#### [The task]
Pull out every line with the word "tail" from the entries below.

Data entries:
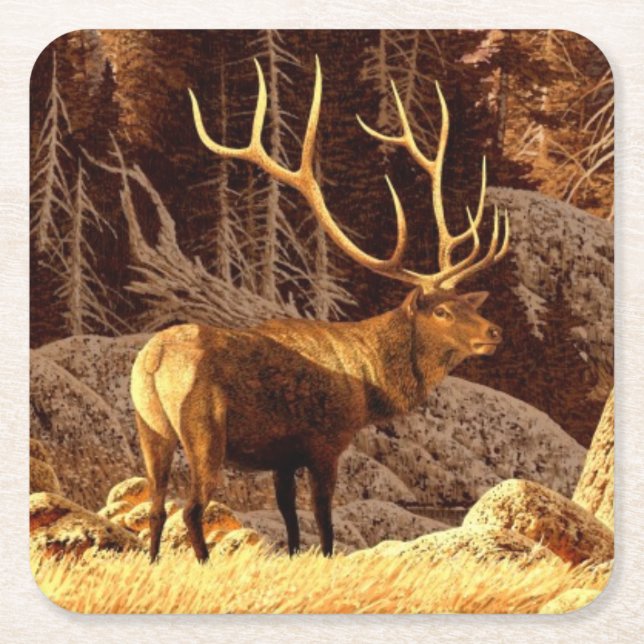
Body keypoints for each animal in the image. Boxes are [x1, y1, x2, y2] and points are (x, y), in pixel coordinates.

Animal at [130, 56, 510, 563]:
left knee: (156, 505)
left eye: (467, 303)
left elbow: (292, 523)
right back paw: (203, 566)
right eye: (442, 312)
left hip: (148, 428)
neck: (370, 384)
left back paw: (153, 562)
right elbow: (324, 522)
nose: (494, 332)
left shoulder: (283, 455)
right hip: (204, 429)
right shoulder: (324, 442)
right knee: (191, 509)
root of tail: (153, 361)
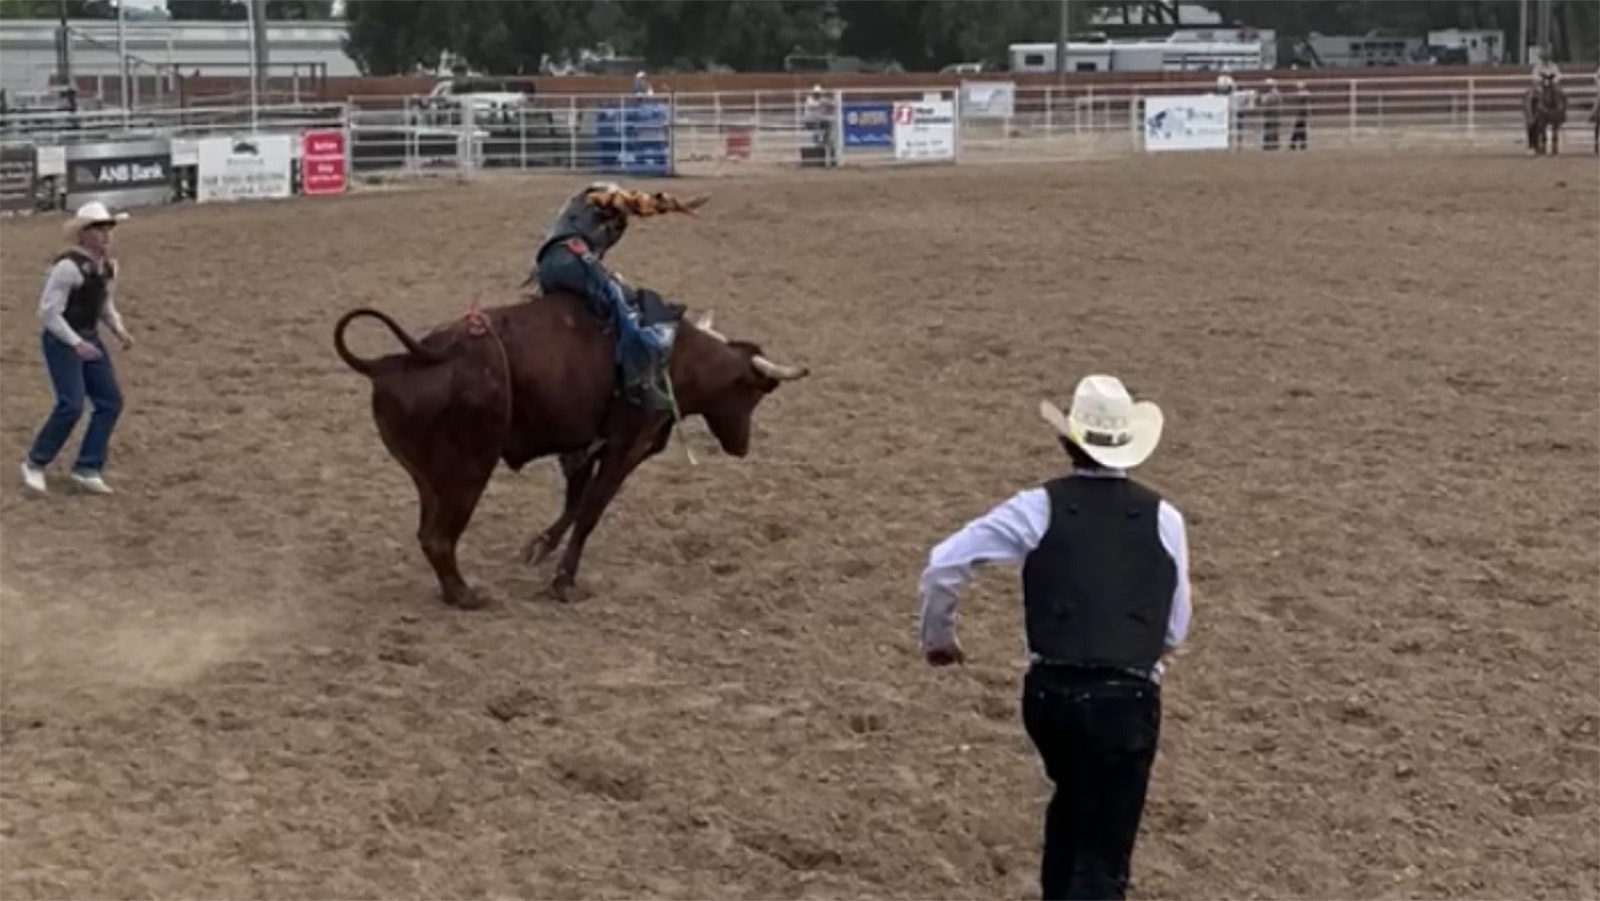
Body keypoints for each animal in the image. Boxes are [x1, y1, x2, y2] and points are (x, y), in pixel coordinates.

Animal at [337, 292, 812, 611]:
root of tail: (401, 359)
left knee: (427, 534)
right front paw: (563, 581)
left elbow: (574, 502)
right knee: (438, 537)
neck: (672, 356)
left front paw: (538, 548)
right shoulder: (624, 447)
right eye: (755, 392)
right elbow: (590, 511)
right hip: (467, 471)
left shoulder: (584, 447)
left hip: (429, 479)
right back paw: (466, 595)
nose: (742, 447)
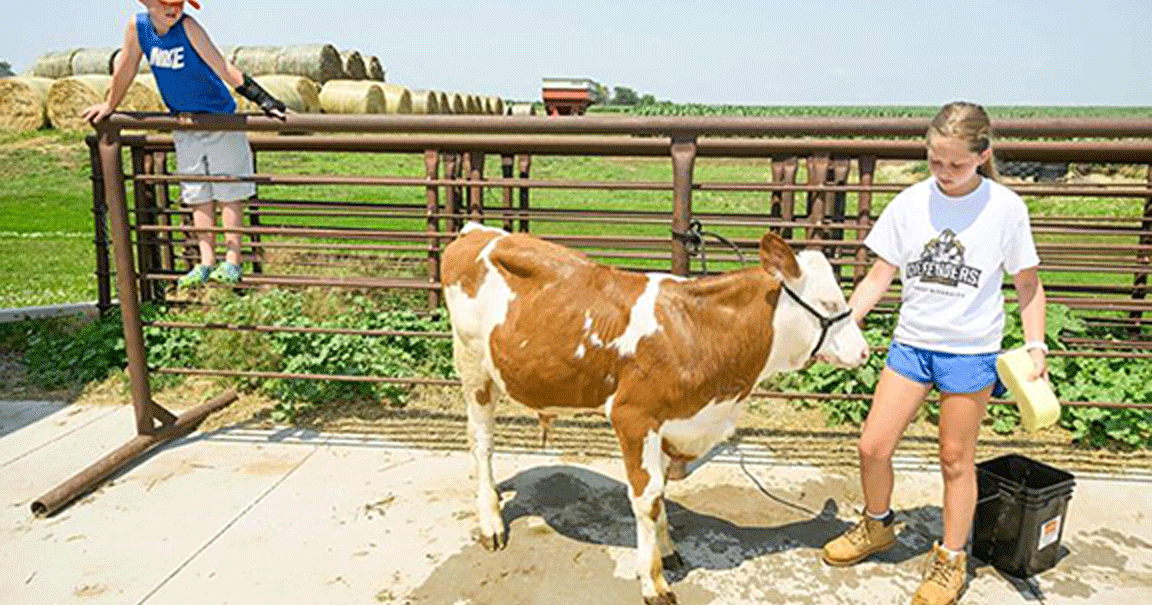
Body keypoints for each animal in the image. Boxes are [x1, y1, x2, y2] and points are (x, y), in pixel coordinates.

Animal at [440, 222, 869, 605]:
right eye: (830, 304)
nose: (864, 352)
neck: (698, 330)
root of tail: (480, 231)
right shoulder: (634, 417)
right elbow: (647, 499)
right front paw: (653, 583)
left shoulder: (670, 424)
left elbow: (661, 493)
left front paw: (666, 549)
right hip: (473, 368)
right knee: (482, 445)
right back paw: (491, 521)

#### [Result of the task]
root of tail: (153, 361)
root of tail: (401, 359)
root of tail: (480, 231)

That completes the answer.